La reconnaissance de la possibilité, pour l'organisme gestionnaire, d'engager un tel recours fait sens dans la mesure où, depuis plusieurs années, la jurisprudence de la Chambre sociale de la Cour de cassation a retiré aux organismes gestionnaires leur capacité juridique d'employeur en subordonnant l'invocabilité, dans le contentieux prud'homal, des accords collectifs signés entre employeur et organisations syndicales du secteur privé non lucratif à l'obtention d'un agrément (pour un exemple : arrêt Patricia Abner & autres c/ UDAF du Maine et Loire). En admettant la possibilité d'une annulation pour défaut de motivation, les juges du Palais Royal restaurent donc ces employeurs dans le rôle plein et entier qui devrait être le leur dans le dialogue social.

Mais cette ressource nouvelle de la jurisprudence administrative rencontrera néanmoins deux limites.

La première tient au niveau de contrôle qu'exercera le juge administratif pour vérifier la satisfaction de l'obligation de motivation. En effet, en l'état de la jurisprudence, la décision de refus sera dûment motivée si elle fait état de circonstances de fait constituant des "motifs, inspirés par le souci de préserver l'équilibre financier des personnes morales de droit public ou des organismes de sécurité sociale qui supportent en tout ou partie, directement ou indirectement, les dépenses de fonctionnement des établissements précités" (CE, 20 novembre 2000, Fédération des syndicats nationaux d'employeurs des établissements et services pour personnes inadaptées et handicapées, n° 220808). Sur ce point, le renforcement considérable du caractère limitatif des financements dans le droit de la tarification sanitaire et sociale, depuis notamment la loi du 2 janvier 2002 et ses textes règlementaires d'application dans le champ budgétaire et financier, n'incite guère à l'optimisme.

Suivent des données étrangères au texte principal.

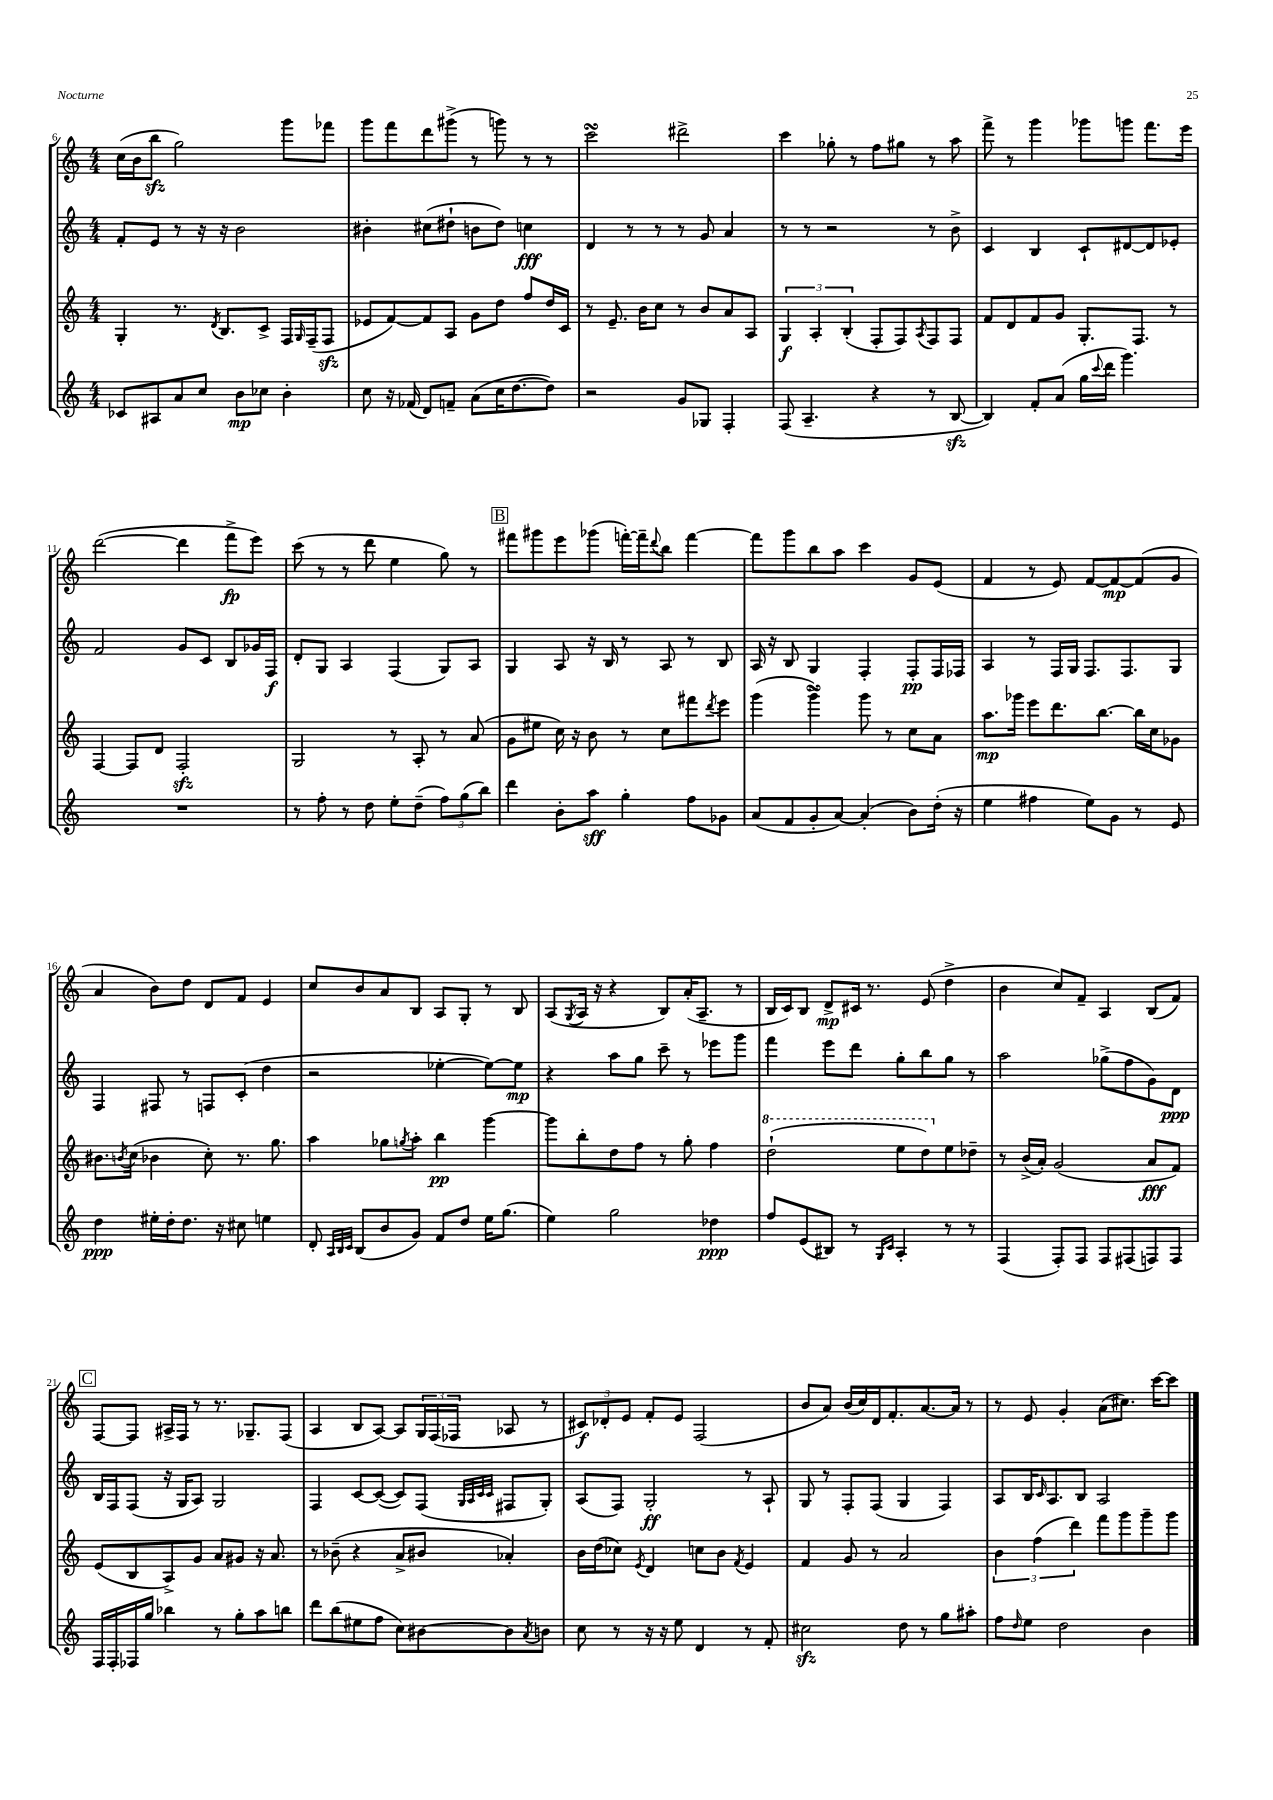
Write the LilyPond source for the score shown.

<<
\new StaffGroup <<
\new Staff = "s0" {
    \clef treble \key c \major \numericTimeSignature \time 4/4
    c''16( b'16 b''8\sfz g''2) g'''8 fes'''8 |
    g'''8 f'''8 d'''8 gis'''8->( r8 g'''8) r8 r8 |
    c'''2\turn dis'''2-> |
    c'''4 ges''8-. r8 f''8 gis''8 r8 a''8 |
    f'''8-> r8 g'''4 ges'''8 g'''8 f'''8. e'''16 |
    d'''2~( d'''4 f'''8->\fp e'''8) |
    c'''8( r8 r8 d'''8 e''4 g''8) r8 |
    \mark \markup { \box "B" } fis'''8 gis'''8 e'''8 ges'''8( f'''16~-.) f'''16-- \appoggiatura { d'''8 } b''8 f'''4~ |
    f'''8 g'''8 b''8 a''8 c'''4 g'8 e'8( |
    f'4 r8 e'8) f'8~ f'8~\mp f'8( g'8 |
    a'4 b'8) d''8 d'8 f'8 e'4 |
    c''8 b'8 a'8 b8 a8 g8-. r8 b8 |
    a8( \acciaccatura { g8 } a16 r16 r4 b8) a'16-.( a8.-- r8 |
    b16 c'16) b8 d'8->\mp cis'16 r8. e'8( d''4-> |
    b'4 c''8) f'8-- a4 b8( f'8) |
    \mark \markup { \box "C" } f8~ f8 ais16-> f16 r8 r8. ges8.-- f8( |
    a4 b8 a8~) a8 \tuplet 3/2 { g16 f16( fes16 } aes8 r8 |
    \tuplet 3/2 { cis'8\f) des'8-. e'8 } f'8-. e'8 f2( |
    b'8 a'8) b'16( c''16) d'16 f'8.-. a'8.~ a'16 r8 |
    r8 e'8 g'4-. a'8( cis''8.) c'''16~ c'''8 \bar "|." |
}
\new Staff = "s1" {
    \clef treble \key c \major \numericTimeSignature \time 4/4
    f'8-. e'8 r8 r16 r16 b'2 |
    bis'4-. cis''8( dis''8-! b'8 dis''8) c''4\fff |
    d'4 r8 r8 r8 g'8 a'4 |
    r8 r8 r2 r8 b'8-> |
    c'4 b4 c'8-! dis'8~ dis'8 ees'8-. |
    f'2 g'8 c'8 b8 ges'16 f16\f |
    d'8-. g8 a4 f4( g8) a8 |
    \mark \markup { \box "B" } g4 a8 r16 b16 r8 a8 r8 b8 |
    a16 r16 b8 g4 f4-. f8-.\pp f16 fes16 |
    a4 r8 f16 g16 f8. f8. g8 |
    f4 fis8 r8 f8 c'8-.( d''4 |
    r2 ees''4~-. ees''8~) ees''8\mp |
    r4 a''8 g''8 c'''8-- r8 ees'''8 g'''8 |
    f'''4 e'''8 d'''8 g''8-. b''8 g''8 r8 |
    a''2 ges''8->( f''8 g'8) d'8\ppp |
    \mark \markup { \box "C" } b16 f16 f8( r16 g16 a8) g2 |
    f4 c'8~ c'8~( c'8) f8( \grace { g32 a32 c'32 c'32 } fis8 g8-.) |
    a8( f8) g2-.\ff r8 a8-! |
    g8 r8 f8-. f8( g4 f4) |
    a8 b16 \grace { c'16 } a8. b8 a2 \bar "|." |
}
\new Staff = "s2" {
    \clef treble \key c \major \numericTimeSignature \time 4/4
    g4-. r8. \acciaccatura { d'8 } b8. c'8-> f16 \grace { g16 } f16--( f8\sfz |
    ees'8 f'8~) f'8 a8 g'8 d''8 f''8 d''16 c'16 |
    r8 e'8.-- b'16 c''8 r8 b'8 a'8 a8 |
    \tuplet 3/2 { g4\f a4-. b4-.( } f8-. f8) \acciaccatura { a8 } f8 f8 |
    f'8 d'8 f'8 g'8 g8.-. f8. r8 |
    f4~ f8 d'8 f2-.\sfz |
    g2 r8 a8-. r8 a'8( |
    \mark \markup { \box "B" } g'8 eis''8 c''16) r16 b'8 r8 c''8 fis'''8 \acciaccatura { d'''8 } e'''8 |
    g'''4( g'''4->\turn) g'''8 r8 c''8 a'8 |
    a''8.\mp ges'''16 e'''8 d'''8. b''8.~ b''16 c''16 ges'8 |
    bis'8. \acciaccatura { b'8 } c''16( bes'4 c''8-.) r8. g''8. |
    a''4 ges''8 \acciaccatura { g''8 } a''8-. b''4\pp g'''4~ |
    g'''8 b''8-. d''8 f''8 r8 g''8-. f''4 |
    \ottava #1 d'''2-!( e'''8 d'''8) \ottava #0 e''8 des''8-- |
    r8 b'16->( a'16-.) g'2( a'8\fff f'8) |
    \mark \markup { \box "C" } e'8( b8 a8->) g'8 a'8 gis'8 r16 a'8. |
    r8 bes'8--( r4 a'8-> bis'8 aes'4-.) |
    b'16 d''16( ces''8) \acciaccatura { e'8 } d'4 c''8 b'8 \acciaccatura { f'8 } e'4 |
    f'4 g'8 r8 a'2 |
    \tuplet 3/2 { b'4 f''4( d'''4) } f'''8 g'''8 g'''8-- g'''8 \bar "|." |
}
\new Staff = "s3" {
    \clef treble \key c \major \numericTimeSignature \time 4/4
    ces'8 ais8 a'8 c''8 b'8\mp ces''8 b'4-. |
    c''8 r16 fes'16( d'8) f'8-- a'8( c''16 d''8.~ d''8) |
    r2 g'8 ges8 f4-. |
    f8( a4.-- r4 r8 b8~\sfz |
    b4) f'8-. a'8( g''16 \appoggiatura { c'''8 } d'''16 g'''4.) |
    R1 |
    r8 f''8-. r8 d''8 e''8-. d''8--( \tuplet 3/2 { f''8) g''8( b''8) } |
    \mark \markup { \box "B" } d'''4 b'8-. a''8\sff g''4-. f''8 ges'8 |
    a'8( f'8 g'8-. a'8~) a'4-.( b'8) d''16-.( r16 |
    e''4 fis''4 e''8) g'8 r8 e'8 |
    d''4\ppp eis''16-. d''16-. d''8. r16 cis''8 e''4 |
    d'8-. \grace { a32 b32 c'32 } b8( b'8 g'8) f'8 d''8 e''16 g''8.( |
    e''4) g''2 des''4\ppp |
    f''8 e'8( bis8) r8 \grace { g16 c'16 } a4-. r8 r8 |
    f4( f8-.) f8 f8 fis8( f8) f8 |
    \mark \markup { \box "C" } f16 f16-. fes16 g''16 bes''4 r8 g''8-. a''8 b''8 |
    d'''8 b''8( eis''8 f''8 c''8) bis'8~ bis'8 \acciaccatura { a'8 } b'8 |
    c''8 r8 r16 r16 e''8 d'4 r8 f'8-. |
    cis''2\sfz d''8 r8 g''8 ais''8-. |
    f''8 \grace { d''16 } e''8 d''2 b'4 \bar "|." |
}
>>
>>
\layout { \context { \Score currentBarNumber = #6 } }
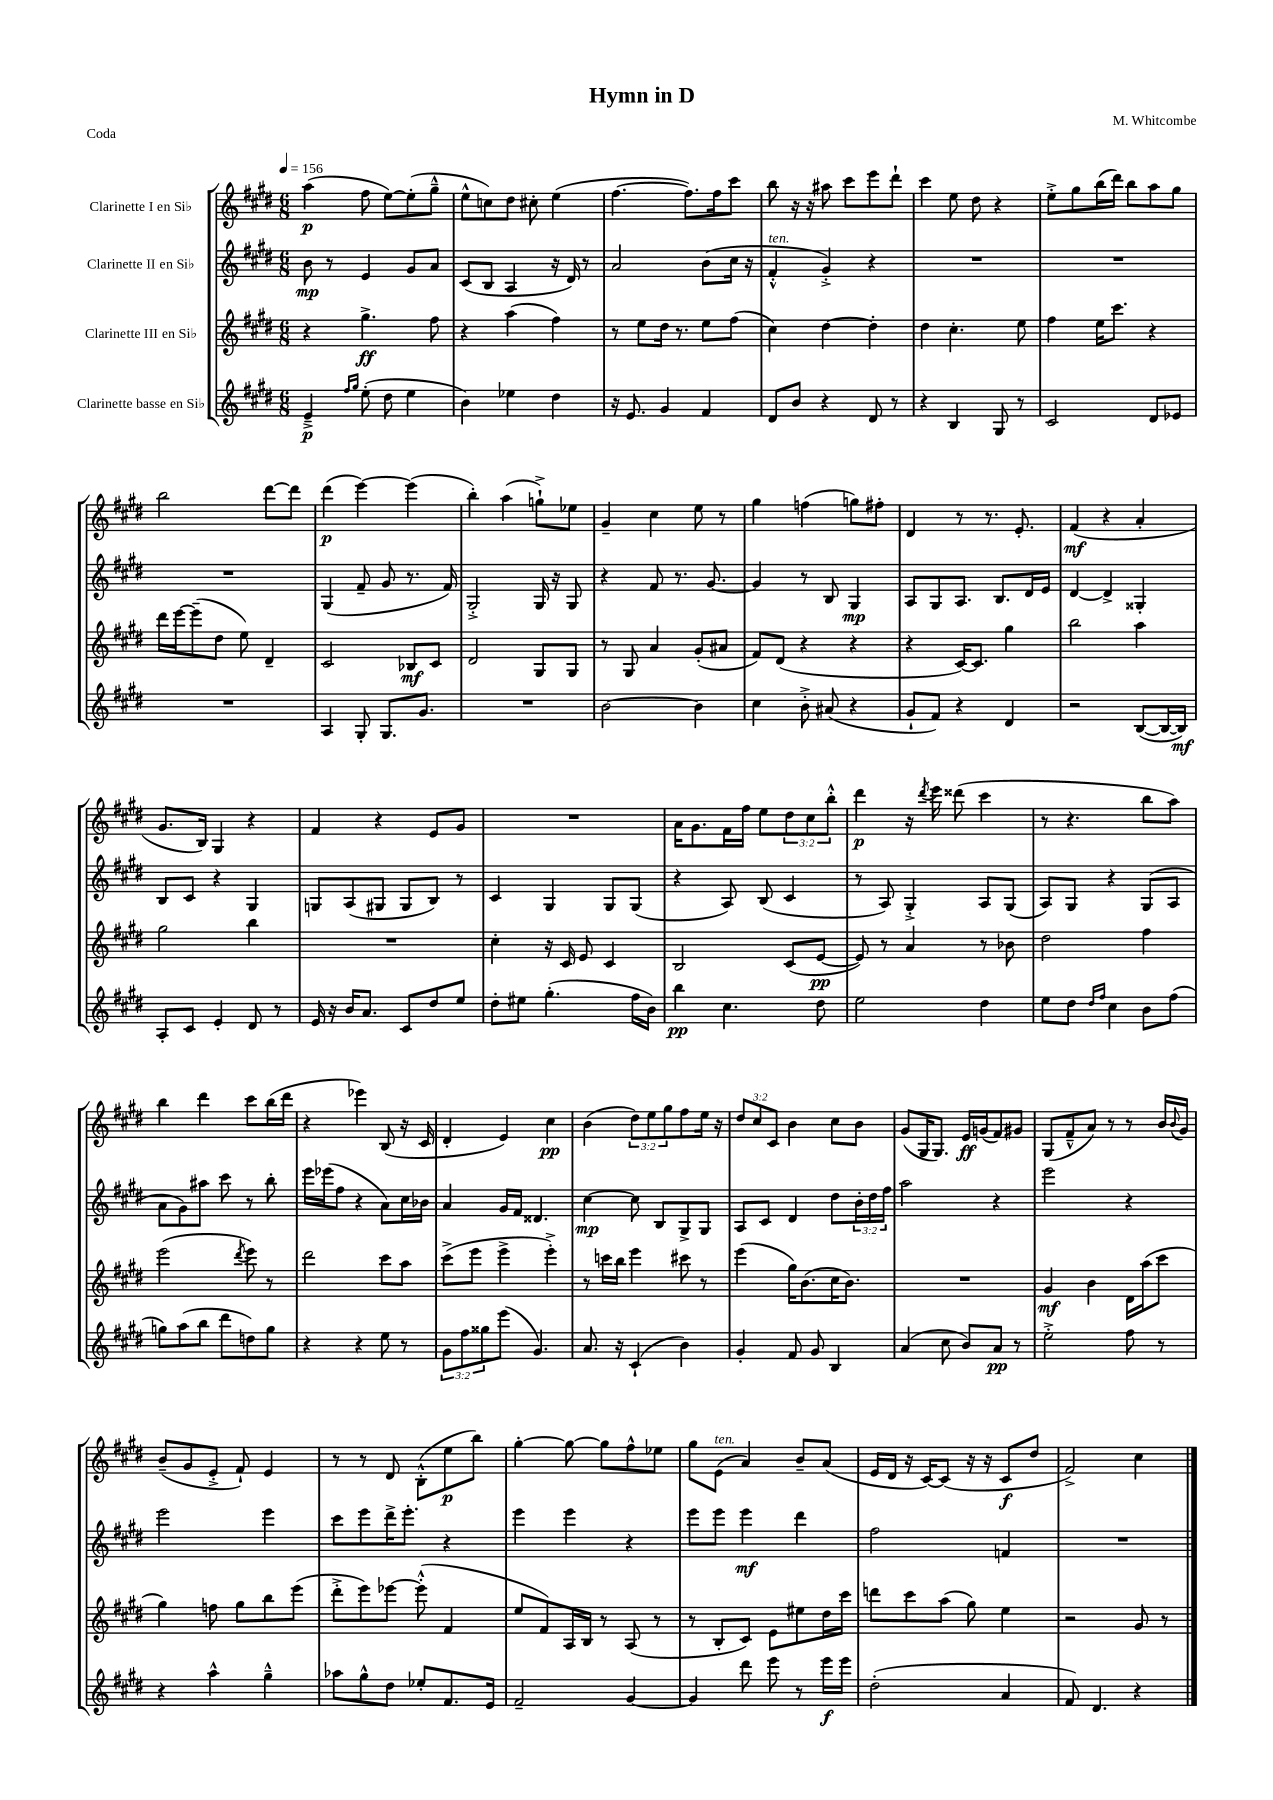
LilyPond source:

\header { title = "Hymn in D" composer = "M. Whitcombe" piece = "Coda" }
<<
\new StaffGroup <<
\new Staff = "s0" \with { instrumentName = "Clarinette I en Sib" } {
    \clef treble \key e \major \numericTimeSignature \time 6/8 \override Staff.TupletNumber.text = #tuplet-number::calc-fraction-text \tempo 4 = 156
    a''4\p( fis''8 e''8~) e''8-.( gis''8---^ |
    e''8-^ c''8) dis''8 cis''8-. e''4( |
    fis''4.~ fis''8.) fis''16 cis'''8 |
    b''8 r16 r16 ais''8 cis'''8 e'''8 dis'''8-! |
    cis'''4 e''8 dis''8 r4 |
    e''8-.-> gis''8 b''16( dis'''16) b''8 a''8 gis''8 |
    b''2 dis'''8~ dis'''8 |
    dis'''4\p( e'''4~) e'''4( |
    b''4-.) a''4( g''8-!->) ees''8 |
    gis'4-- cis''4 e''8 r8 |
    gis''4 f''4( g''8) fis''8-. |
    dis'4 r8 r8. e'8.-. |
    fis'4\mf( r4 a'4-. |
    gis'8. b16) gis4 r4 |
    fis'4 r4 e'8 gis'8 |
    R2. |
    a'16 gis'8. fis'16 fis''16 e''8 \tuplet 3/2 { dis''8 cis''8 b''8-.-^ } |
    dis'''4\p r16 \acciaccatura { dis'''8 } e'''16 disis'''8( cis'''4 |
    r8 r4. b''8 a''8) |
    b''4 dis'''4 cis'''8 b''16( dis'''16 |
    r4 ees'''4) b8( r16 cis'16 |
    dis'4-. e'4) cis''4\pp |
    b'4( \tuplet 3/2 { dis''8) e''8 gis''8 } fis''8 e''16 r16 |
    \tuplet 3/2 { dis''8 cis''8 cis'8 } b'4 cis''8 b'8 |
    gis'8( gis16 gis8.) e'16\ff g'16( fis'8) gis'8 |
    gis8( fis'8---^ a'8) r8 r8 b'16 \appoggiatura { b'8 } gis'16 |
    b'8--( gis'8 e'8-.-> fis'8-!) e'4 |
    r8 r8 dis'8 b8-.-^( e''8\p b''8) |
    gis''4~-. gis''8~ gis''8 fis''8-^ ees''8 |
    gis''8 e'8^\markup { \italic "ten." }( a'4) b'8-- a'8( |
    e'16 dis'16 r16 cis'16~) cis'8( r16 r16 cis'8\f dis''8 |
    fis'2->) cis''4 \bar "|." |
}
\new Staff = "s1" \with { instrumentName = "Clarinette II en Sib" } {
    \clef treble \key e \major \numericTimeSignature \time 6/8 \override Staff.TupletNumber.text = #tuplet-number::calc-fraction-text
    b'8\mp r8 e'4 gis'8 a'8 |
    cis'8( b8 a4 r16 dis'16) r8 |
    a'2 b'8( cis''16 r16 |
    fis'4-.-^^\markup { \italic "ten." } gis'4-.->) r4 |
    R2. |
    R2. |
    R2. |
    gis4( fis'8-- gis'8 r8. fis'16) |
    gis2-.-> gis16 r16 gis8 |
    r4 fis'8 r8. gis'8.~ |
    gis'4 r8 b8 gis4\mp |
    a8 gis8 a8. b8. dis'16 e'16 |
    dis'4~ dis'4-> gisis4-. |
    b8 cis'8 r4 gis4 |
    g8 a8( gis8 gis8 b8) r8 |
    cis'4 gis4 gis8 gis8( |
    r4 a8) b8( cis'4 |
    r8 a8) gis4-.-> a8 gis8( |
    a8) gis8 r4 gis8( a8 |
    a'8 gis'8) ais''8 cis'''8 r8 b''8-. |
    e'''16 ees'''16( fis''8 r4 a'8) cis''16 bes'16 |
    a'4 gis'16 fis'16 disis'4. |
    cis''4~\mp cis''8 b8 gis8-> gis8 |
    a8 cis'8 dis'4 dis''8 \tuplet 3/2 { b'16-. dis''16 fis''16 } |
    a''2 r4 |
    e'''2 r4 |
    e'''2 e'''4 |
    cis'''8 e'''8 dis'''16-> e'''8.-. r4 |
    e'''4 e'''4 r4 |
    e'''8 e'''8 e'''4\mf dis'''4 |
    fis''2 f'4 |
    R2. \bar "|." |
}
\new Staff = "s2" \with { instrumentName = "Clarinette III en Sib" } {
    \clef treble \key e \major \numericTimeSignature \time 6/8
    r4 gis''4.->\ff fis''8 |
    r4 a''4( fis''4) |
    r8 e''8 dis''16 r8. e''8 fis''8( |
    cis''4) dis''4~ dis''4-. |
    dis''4 cis''4.-. e''8 |
    fis''4 e''16 cis'''8. r4 |
    dis'''16 e'''16~ e'''8--( dis''8 e''8) dis'4-- |
    cis'2 bes8\mf cis'8 |
    dis'2 gis8 gis8 |
    r8 gis8 a'4 gis'8-.( ais'8 |
    fis'8) dis'8( r4 r4 |
    r4 cis'16~) cis'8. gis''4 |
    b''2 a''4 |
    gis''2 b''4 |
    R2. |
    cis''4-. r16 cis'16 e'8 cis'4 |
    b2 cis'8( e'8~\pp |
    e'8) r8 a'4 r8 bes'8 |
    dis''2 fis''4 |
    e'''2( \acciaccatura { dis'''8 } e'''8) r8 |
    dis'''2 cis'''8 a''8 |
    cis'''8->( e'''8 e'''4-> e'''4-.->) |
    r8 c'''16 b''16 e'''4 cis'''8 r8 |
    e'''4( gis''16) b'8.( cis''16 b'8.) |
    R2. |
    gis'4\mf b'4 dis'16 a''16( cis'''8 |
    gis''4) f''8 gis''8 b''8 e'''8( |
    dis'''8-.-> e'''8) ees'''8~ ees'''8-.-^( fis'4 |
    e''8 fis'8) a16 b16 r8 a8( r8 |
    r8 b8-. cis'8) e'8 eis''8 dis''16 cis'''16 |
    d'''8 cis'''8 a''8( gis''8) e''4 |
    r2 gis'8 r8 \bar "|." |
}
\new Staff = "s3" \with { instrumentName = "Clarinette basse en Sib" } {
    \clef treble \key e \major \numericTimeSignature \time 6/8 \override Staff.TupletNumber.text = #tuplet-number::calc-fraction-text
    e'4--->\p \grace { fis''16 gis''16 } e''8-.( dis''8 e''4 |
    b'4) ees''4 dis''4 |
    r16 e'8. gis'4 fis'4 |
    dis'8 b'8 r4 dis'8 r8 |
    r4 b4 gis8 r8 |
    cis'2 dis'8 ees'8 |
    R2. |
    a4 gis8-. gis8. gis'8. |
    R2. |
    b'2~ b'4 |
    cis''4 b'8-.-> ais'8( r4 |
    gis'8-! fis'8) r4 dis'4 |
    r2 b8~( b16~ b16\mf) |
    a8-. cis'8 e'4-. dis'8 r8 |
    e'16 r16 b'16 a'8. cis'8 dis''8 e''8 |
    dis''8-. eis''8 gis''4.-.( fis''16 b'16) |
    b''4\pp cis''4. dis''8 |
    e''2 dis''4 |
    e''8 dis''8 \grace { dis''16 fis''16 } cis''4 b'8 fis''8( |
    g''8) a''8( b''8 dis'''8 d''8) g''8 |
    r4 r4 e''8 r8 |
    \tuplet 3/2 { gis'8 fis''8 gisis''8 } e'''8( gis'4.) |
    a'8. r16 cis'4-!( b'4) |
    gis'4-. fis'8 gis'8 b4 |
    a'4( cis''8 b'8) a'8\pp r8 |
    e''2-.-> fis''8 r8 |
    r4 a''4-^ gis''4---^ |
    aes''8 gis''8-^ dis''8 ees''8-. fis'8. e'16 |
    fis'2-- gis'4~ |
    gis'4 dis'''8 e'''8 r8 e'''16\f e'''16 |
    dis''2-.( a'4 |
    fis'8) dis'4. r4 \bar "|." |
}
>>
>>
\layout { \context { \Score \remove "Bar_number_engraver" } }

La seconde tient au fait que le juge administratif n'a, sauf exception, pas le pouvoir de contraindre l'Administration à prendre une décision dans un sens déterminé. C'est ainsi que l'exercice du pouvoir d'injonction n'aura pas nécessairement pour effet de conduire le ministre à délivrer l'agrément qu'il aura d'abord été refusé.

Au final, cette décision du Conseil d'Etat présente un intérêt essentiellement pédagogique, obligeant d'une part l'Administration à expliciter les raisons financières du refus d'agrément, conviant d'autre part les partenaires sociaux du secteur à prendre acte de ces restrictions financières - si ce n'est à les accepter.